Bismillâhirrahmânirrahîm
Elhamdu lillâhi Rabbi’l-’Âlemîn
Esselâtu vesselâmu ‘alâ Rasûlinâ Muhammedin ve ‘alâ âlihî ve sahbihî ecma’în
Arapça dilbilgisinde “ism-i tafdil” denilen bir konu vardır. Türkçeye “en iyi, en üstün” vb. şeklinde çevirisi yapılabilen bu kural, cümlede kullanılma biçimine göre “daha çok, daha üstün, daha iyi, daha güzel...” gibi kıyas da belirtebilmektedir. Ne var ki tüm bu kıyaslamalar ve nitelemenin başına gelen “en” ifadesi ancak yaratılanlar söz konusu olduğunda böyledir. Çünkü Yüce Allah, yarattıklarına benzemez. Yarattıklarına hiçbir açıdan benzemeyen bir varlığı onlarla kıyasa girişmek en baştan bu gerçek dolayısıyla hata olacaktır. Öyleyse nedir bu “ekber” ifadesi?

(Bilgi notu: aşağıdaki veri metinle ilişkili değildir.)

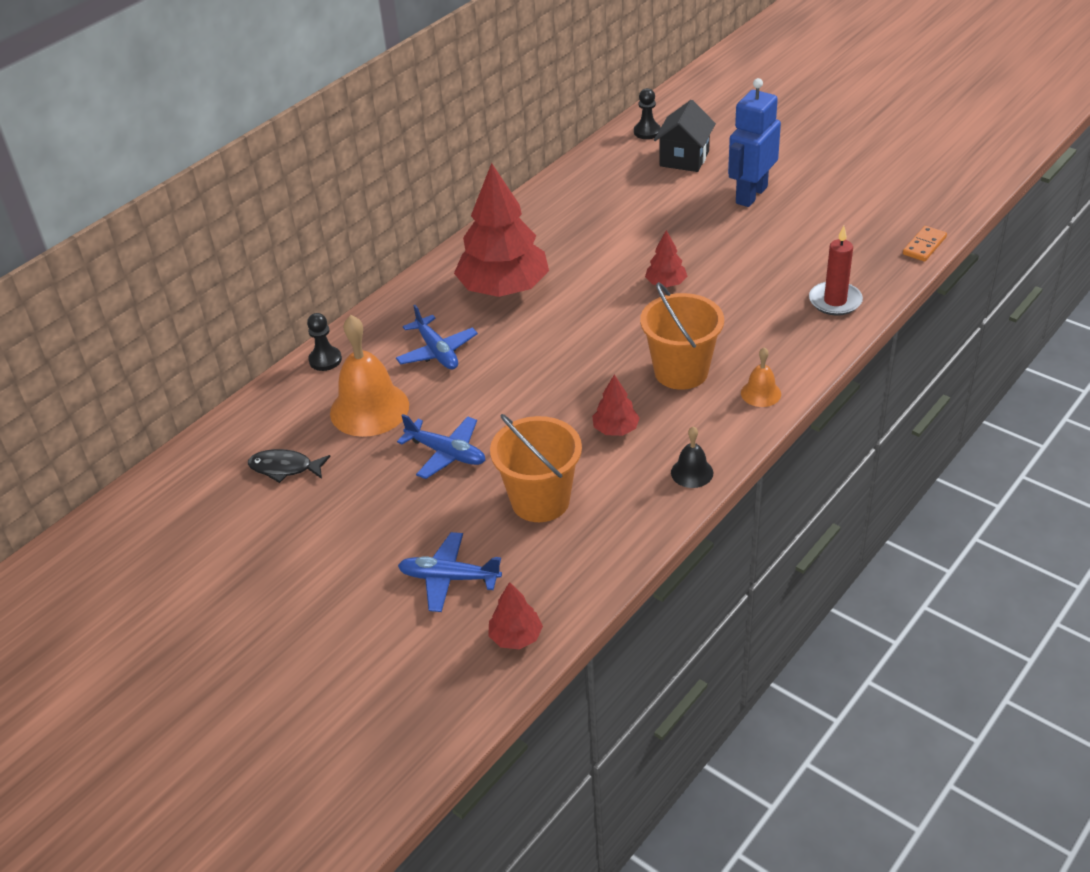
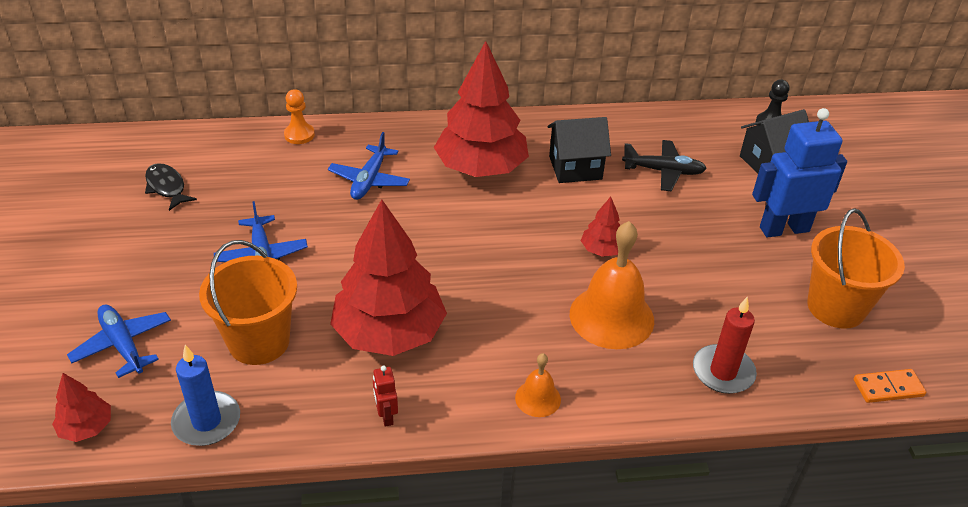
camera: 40 degrees right, 0 degrees up
(325, 360) = (299, 135): black pawn -> orange pawn
(369, 409) = (270, 187): orange bell -> orange bell (611, 317)
(567, 244) = (575, 167): none -> black house
(589, 567) = (207, 421): none -> blue candle
(615, 429) = (389, 333): red tree -> red tree, size x2.25
(628, 208) = (663, 171): none -> black plane
(681, 371) = (505, 328): orange bucket -> orange bucket (836, 307)
(692, 472) = (386, 416): black bell -> red robot

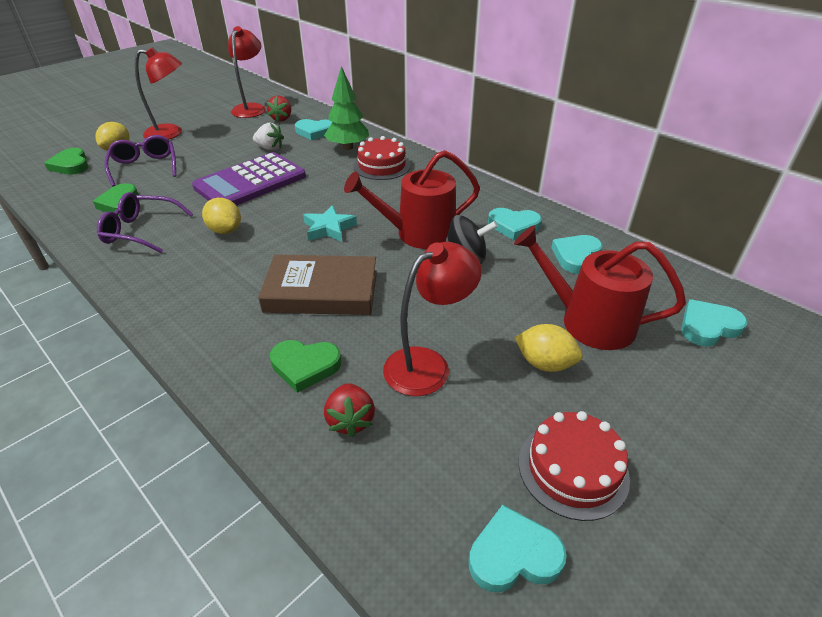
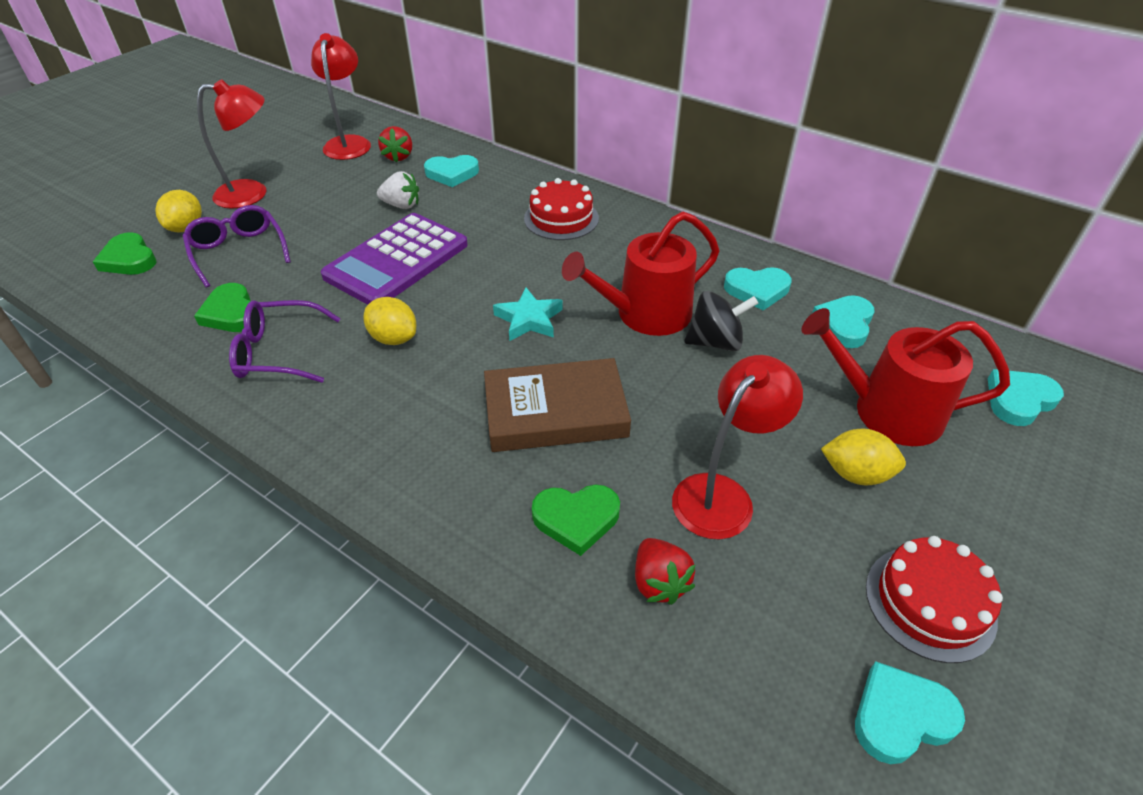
camera: 10 degrees left, 5 degrees up
(348, 147) = (506, 194): green tree -> none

Ekber; Arapça’daki kef, be ve ra harflerinin bir araya gelmesiyle oluşmuş “kebura” fiilinin ism-i tafdil kalıbında yazılmış bir çeşididir. Yalın bir ifade ile “en büyük” demektir. Gelin görün ki “Allahu Ekber!” sözünü “Allah en büyüktür” diye tercüme edersek başka büyükler de olduğu anlamı doğar. Muhatabımız burada Allah’ın kendisi olduğuna göre başka büyüklerin var olması demek, başka tanrıların da olduğuna çıkar. Oysa bu sonuç, “Allah’tan başka ilah yoktur” gerçeğine ters düşer. Bu nedenle “Allahu Ekber!” ifadesini böyle tercüme etmek yanlış olur.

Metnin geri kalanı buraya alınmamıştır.